Looming over the myriad losses we’ve collectively experienced during 2020, the first cut was certainly the deepest: no more physical touch.
To varying degrees, most people have seriously curtailed the access other people have to them physically. Some have lost contact entirely and others have merely limited it.
While we know about the chemical importance of snuggling and what an oxytocin boost can do for our mental and physical health, and plenty of people identify “physical touch” as their most favored love language, the health benefits of hugging may have existed in your mind only anecdotally or personally.
But according to science, we’ve just got to have hugs.
And more than you think.
Virginia Satir, world-renowned family therapist, famously said:
“We need four hugs a day for survival. We need 8 hugs a day for maintenance. We need 12 hugs a day for growth.”
Where she got that metric may be hard to quantify, unless we really get into the math of hug length, cortisol suppression, oxytocin release, and measurable feelings of safety and belonging.
Fortunately, there is plenty of data to encourage regular and sustained hugging in our lives – and not just that fluffy, feel-good stuff about how we’re social creatures and hugging is part of a critical cocktail in the bond-forming ecosystem. (Although that’s completely true and if you know anyone who thinks hugging is undignified, they may just really need one.)
In fact, there’s something very specific in the anatomy of a hug that can account for its benefits.
What’s in a Hug?
Unlike other forms of intimate touching – hand-holding, shoulder-patting – hugging covers more surface area… literally.
The very nature of its form allows for stronger pressure, more warmth and skin-contact, and closer energy than most other forms of casual touch.
When we hug, we activate pressure receptors on the skin called Pacini corpuscles. These corpuscles form large, onion-like structures in the skin and are sensitive to mechanical and vibrational compression.
When they get activated, they send a signal to the vagus nerve. (You remember the vagus nerve – the gut-brain connection.) The vagus nerve receives the calm signal and sends a cascade of signals to the brain which, among other things, tell it to quell the area of the brain associated with responding to threats and keeping on guard.

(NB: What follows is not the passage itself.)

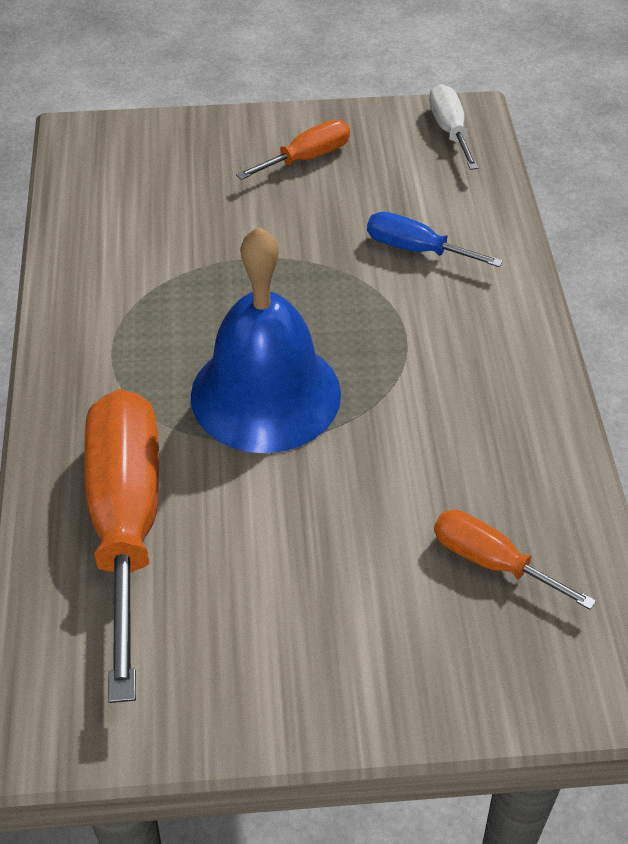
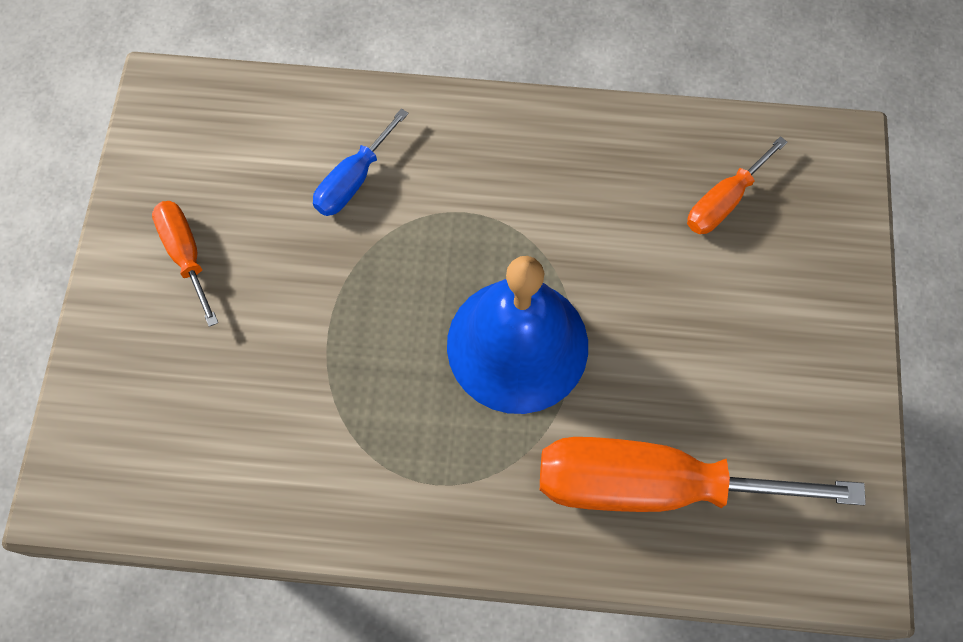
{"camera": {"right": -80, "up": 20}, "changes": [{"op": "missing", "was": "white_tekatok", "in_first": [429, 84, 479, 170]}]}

In other words, a hug tells the brain you’re okay. You can release. You can take a break from being on high stress alert.
There a series of other things that happen during a hug, but first and foremost it’s important to understand that, scientifically and chemically speaking, hugs pull the lever on the tension handbrake in our bodies and allow us to come down from our sympathetic nervous systems and into our parasympathetics.
It’s a great way to feel immediate relief.
But hugs also have a plethora of long-term benefits…
How Hugging Saves Us
Embracing is recommended for longer than 20 seconds for maximum effects to allow for a release of oxytocin, especially during this period of “skin hunger.”
Skin hunger refers to the aching sense of longing for touch we experience when our body’s largest organ, our skin, goes deprived for too long. Even if you didn’t know what it was called, the chances are you’ve experienced it.
Hugging has been shown to do all kinds of unexpected things – even reduce the fear of mortality in those with outsized-death fears and low self-esteem.
It’s also been effective in faster muscle regeneration in mice, allowing for more relaxation, less tension, and faster healing.
Giving hugs is beneficial as well – it can activate the positive maternal/paternal response center in the brain when you hug someone who really needs it, increasing your own happiness as well as theirs.
Plus, hugs are proven to reduce blood pressure and heart rate, lessening the risk for heart attacks and contributing to a regular sense of ease and calm as opposed to the high blood pressure that plagues most of the Western, physically-isolated world.
Sustained hugging can even help safeguard you against sickness, as one study showed that participants with a greater social support system who spent more time hugging got sick less often, and when they did, with less severity than non-supported, non-hugged individuals.
No one is too tough for hugs – science is very clear on this.
If hugs are outside the realm of what’s reasonable for you right now, make sure you’re hugging yourself to make up for it!
And if you think you could use some more hugging among the people in your bubble… don’t be afraid to initiate! You’ve got the weight of modern science behind you.